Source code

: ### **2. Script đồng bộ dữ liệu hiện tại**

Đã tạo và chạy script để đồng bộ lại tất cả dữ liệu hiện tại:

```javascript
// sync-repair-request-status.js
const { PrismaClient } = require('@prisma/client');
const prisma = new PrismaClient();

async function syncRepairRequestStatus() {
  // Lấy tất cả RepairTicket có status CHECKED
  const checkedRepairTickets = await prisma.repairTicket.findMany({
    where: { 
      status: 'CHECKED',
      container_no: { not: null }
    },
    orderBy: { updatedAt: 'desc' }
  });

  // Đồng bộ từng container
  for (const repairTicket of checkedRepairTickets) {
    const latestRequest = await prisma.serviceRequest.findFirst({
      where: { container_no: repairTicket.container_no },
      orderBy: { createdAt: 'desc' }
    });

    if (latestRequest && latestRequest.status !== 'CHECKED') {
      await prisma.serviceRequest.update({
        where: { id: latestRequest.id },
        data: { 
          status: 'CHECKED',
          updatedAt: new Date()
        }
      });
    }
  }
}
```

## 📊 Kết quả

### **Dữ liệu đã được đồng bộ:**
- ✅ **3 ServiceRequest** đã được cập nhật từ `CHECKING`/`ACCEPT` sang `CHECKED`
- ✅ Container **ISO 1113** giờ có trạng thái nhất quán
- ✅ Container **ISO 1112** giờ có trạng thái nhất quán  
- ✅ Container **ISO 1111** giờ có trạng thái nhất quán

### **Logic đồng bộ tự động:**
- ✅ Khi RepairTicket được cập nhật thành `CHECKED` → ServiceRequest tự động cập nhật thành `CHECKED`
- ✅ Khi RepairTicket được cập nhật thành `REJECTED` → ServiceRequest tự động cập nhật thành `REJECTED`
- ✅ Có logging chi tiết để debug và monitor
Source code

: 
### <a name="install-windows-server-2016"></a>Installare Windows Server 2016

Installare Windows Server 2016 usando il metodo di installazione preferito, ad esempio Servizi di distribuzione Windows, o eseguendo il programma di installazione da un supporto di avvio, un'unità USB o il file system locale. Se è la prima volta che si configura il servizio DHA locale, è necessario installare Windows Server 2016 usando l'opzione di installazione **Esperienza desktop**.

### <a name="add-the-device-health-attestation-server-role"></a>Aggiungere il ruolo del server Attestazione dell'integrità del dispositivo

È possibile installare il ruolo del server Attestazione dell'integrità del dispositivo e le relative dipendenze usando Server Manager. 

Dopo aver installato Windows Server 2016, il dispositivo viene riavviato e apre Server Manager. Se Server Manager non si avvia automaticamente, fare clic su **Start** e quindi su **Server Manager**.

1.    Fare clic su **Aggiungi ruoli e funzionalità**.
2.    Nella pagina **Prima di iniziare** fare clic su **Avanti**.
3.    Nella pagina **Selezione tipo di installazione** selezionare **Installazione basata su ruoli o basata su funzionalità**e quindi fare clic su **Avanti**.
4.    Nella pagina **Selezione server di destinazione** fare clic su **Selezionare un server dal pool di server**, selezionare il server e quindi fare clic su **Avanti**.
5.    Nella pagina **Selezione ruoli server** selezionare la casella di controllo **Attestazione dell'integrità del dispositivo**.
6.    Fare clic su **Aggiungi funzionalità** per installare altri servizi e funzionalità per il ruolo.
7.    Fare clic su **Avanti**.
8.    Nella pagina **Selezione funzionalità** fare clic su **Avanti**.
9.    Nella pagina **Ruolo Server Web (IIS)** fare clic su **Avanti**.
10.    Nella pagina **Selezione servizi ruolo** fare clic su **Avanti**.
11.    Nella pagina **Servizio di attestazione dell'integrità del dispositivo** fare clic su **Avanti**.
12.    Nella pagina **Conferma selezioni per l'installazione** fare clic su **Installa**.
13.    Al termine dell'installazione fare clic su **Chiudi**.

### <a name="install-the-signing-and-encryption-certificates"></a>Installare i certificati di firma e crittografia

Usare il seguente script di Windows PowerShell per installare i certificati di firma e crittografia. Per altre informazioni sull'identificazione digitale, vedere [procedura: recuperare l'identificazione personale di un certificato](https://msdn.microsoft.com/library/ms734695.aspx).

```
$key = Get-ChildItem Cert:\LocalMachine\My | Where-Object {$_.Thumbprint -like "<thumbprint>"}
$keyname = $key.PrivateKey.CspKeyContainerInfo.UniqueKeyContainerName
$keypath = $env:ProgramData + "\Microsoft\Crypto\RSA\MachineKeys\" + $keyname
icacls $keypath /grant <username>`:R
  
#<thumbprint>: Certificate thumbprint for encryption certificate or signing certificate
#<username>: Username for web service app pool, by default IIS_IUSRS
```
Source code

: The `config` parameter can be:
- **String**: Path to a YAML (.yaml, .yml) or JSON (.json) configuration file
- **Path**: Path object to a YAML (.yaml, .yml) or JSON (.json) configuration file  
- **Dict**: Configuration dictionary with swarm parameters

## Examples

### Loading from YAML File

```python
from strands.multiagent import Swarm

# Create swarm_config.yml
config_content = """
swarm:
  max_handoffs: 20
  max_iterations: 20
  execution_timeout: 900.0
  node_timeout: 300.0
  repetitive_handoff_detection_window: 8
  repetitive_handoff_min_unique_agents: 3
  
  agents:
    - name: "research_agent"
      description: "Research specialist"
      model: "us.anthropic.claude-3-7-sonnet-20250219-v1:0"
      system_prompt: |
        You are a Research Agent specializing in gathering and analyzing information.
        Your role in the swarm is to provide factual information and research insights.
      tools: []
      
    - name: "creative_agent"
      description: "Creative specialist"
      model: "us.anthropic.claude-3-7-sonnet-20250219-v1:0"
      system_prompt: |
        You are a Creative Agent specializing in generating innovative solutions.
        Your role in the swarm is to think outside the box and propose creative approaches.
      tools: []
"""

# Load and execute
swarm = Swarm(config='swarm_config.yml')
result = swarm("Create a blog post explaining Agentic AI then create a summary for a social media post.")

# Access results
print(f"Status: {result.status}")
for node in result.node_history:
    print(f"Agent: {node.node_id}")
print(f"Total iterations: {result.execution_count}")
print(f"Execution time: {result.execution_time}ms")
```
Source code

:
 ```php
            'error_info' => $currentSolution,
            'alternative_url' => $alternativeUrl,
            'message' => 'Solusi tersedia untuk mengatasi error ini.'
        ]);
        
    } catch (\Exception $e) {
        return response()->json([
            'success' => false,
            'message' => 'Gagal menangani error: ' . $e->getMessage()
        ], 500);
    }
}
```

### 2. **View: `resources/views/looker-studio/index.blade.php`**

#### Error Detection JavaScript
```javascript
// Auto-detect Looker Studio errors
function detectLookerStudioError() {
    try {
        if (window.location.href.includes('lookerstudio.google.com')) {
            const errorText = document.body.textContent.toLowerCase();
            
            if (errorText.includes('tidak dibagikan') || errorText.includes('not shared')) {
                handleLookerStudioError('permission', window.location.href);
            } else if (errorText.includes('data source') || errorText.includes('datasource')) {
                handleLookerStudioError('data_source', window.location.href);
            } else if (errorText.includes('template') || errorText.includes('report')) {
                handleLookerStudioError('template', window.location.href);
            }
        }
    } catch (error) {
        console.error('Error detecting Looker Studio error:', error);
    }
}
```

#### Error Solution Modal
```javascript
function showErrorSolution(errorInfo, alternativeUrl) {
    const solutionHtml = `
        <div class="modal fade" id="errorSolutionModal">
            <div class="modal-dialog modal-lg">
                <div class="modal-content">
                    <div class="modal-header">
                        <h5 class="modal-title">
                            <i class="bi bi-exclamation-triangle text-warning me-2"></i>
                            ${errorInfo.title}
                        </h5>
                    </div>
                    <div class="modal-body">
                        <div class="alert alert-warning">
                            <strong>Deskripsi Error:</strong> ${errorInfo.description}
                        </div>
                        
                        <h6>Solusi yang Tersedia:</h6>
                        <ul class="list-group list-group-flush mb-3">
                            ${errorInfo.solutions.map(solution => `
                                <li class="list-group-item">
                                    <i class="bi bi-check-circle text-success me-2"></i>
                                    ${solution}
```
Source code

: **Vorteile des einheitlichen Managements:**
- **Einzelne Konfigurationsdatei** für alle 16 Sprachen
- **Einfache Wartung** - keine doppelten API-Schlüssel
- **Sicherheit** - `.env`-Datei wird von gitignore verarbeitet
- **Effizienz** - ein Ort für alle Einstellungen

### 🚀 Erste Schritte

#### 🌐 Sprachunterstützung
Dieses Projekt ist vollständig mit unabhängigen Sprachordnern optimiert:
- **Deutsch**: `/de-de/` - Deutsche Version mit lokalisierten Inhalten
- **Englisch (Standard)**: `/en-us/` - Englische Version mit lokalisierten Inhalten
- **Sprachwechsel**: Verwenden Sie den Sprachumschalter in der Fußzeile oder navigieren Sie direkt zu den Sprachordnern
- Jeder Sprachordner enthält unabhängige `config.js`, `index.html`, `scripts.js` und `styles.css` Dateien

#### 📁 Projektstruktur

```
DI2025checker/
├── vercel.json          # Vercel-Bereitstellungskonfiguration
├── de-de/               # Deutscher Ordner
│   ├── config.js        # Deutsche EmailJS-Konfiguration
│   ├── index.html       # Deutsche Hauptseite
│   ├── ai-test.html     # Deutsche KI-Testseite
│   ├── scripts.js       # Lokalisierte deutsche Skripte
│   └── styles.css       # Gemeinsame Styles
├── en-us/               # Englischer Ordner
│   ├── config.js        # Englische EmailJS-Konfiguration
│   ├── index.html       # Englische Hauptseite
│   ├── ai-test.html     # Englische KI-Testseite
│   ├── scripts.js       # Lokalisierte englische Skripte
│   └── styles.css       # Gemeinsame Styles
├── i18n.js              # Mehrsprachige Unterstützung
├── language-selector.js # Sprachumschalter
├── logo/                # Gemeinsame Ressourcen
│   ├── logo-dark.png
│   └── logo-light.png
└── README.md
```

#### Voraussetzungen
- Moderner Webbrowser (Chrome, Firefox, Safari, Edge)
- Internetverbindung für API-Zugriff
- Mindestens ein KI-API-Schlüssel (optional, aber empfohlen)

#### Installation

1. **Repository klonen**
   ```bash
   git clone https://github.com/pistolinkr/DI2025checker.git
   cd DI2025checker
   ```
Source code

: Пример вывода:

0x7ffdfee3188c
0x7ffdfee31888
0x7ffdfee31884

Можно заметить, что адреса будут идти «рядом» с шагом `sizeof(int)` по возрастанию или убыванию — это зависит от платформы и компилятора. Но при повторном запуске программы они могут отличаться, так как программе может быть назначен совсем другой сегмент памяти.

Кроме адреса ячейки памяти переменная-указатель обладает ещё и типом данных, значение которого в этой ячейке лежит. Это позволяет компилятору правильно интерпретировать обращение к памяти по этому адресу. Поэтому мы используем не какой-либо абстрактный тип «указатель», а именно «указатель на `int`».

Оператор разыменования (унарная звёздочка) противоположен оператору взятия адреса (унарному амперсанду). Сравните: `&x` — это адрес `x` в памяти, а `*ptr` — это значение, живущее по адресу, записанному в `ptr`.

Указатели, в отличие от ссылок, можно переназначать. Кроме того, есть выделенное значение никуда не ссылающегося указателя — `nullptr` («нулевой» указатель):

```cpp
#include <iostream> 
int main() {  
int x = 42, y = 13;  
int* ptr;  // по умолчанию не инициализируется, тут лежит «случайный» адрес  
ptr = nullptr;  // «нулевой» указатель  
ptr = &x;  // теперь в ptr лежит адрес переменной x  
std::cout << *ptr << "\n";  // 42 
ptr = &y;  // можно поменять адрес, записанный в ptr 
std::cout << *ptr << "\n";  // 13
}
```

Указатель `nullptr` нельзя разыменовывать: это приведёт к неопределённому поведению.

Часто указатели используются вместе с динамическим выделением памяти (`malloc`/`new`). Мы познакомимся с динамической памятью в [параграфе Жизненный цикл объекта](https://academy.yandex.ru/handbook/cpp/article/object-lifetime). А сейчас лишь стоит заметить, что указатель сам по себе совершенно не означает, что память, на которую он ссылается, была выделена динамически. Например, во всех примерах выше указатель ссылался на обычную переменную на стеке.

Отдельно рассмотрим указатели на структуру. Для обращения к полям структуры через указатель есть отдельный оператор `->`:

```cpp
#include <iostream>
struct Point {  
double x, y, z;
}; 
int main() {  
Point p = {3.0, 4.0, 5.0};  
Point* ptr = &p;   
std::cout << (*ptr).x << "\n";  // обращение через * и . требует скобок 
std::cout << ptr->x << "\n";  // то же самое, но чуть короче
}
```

PROMPT: Find the word "được" in the listing and copy each line that contains it.

FINISHED TASK:
### **Dữ liệu đã được đồng bộ:**
- ✅ **3 ServiceRequest** đã được cập nhật từ `CHECKING`/`ACCEPT` sang `CHECKED`
- ✅ Khi RepairTicket được cập nhật thành `CHECKED` → ServiceRequest tự động cập nhật thành `CHECKED`
- ✅ Khi RepairTicket được cập nhật thành `REJECTED` → ServiceRequest tự động cập nhật thành `REJECTED`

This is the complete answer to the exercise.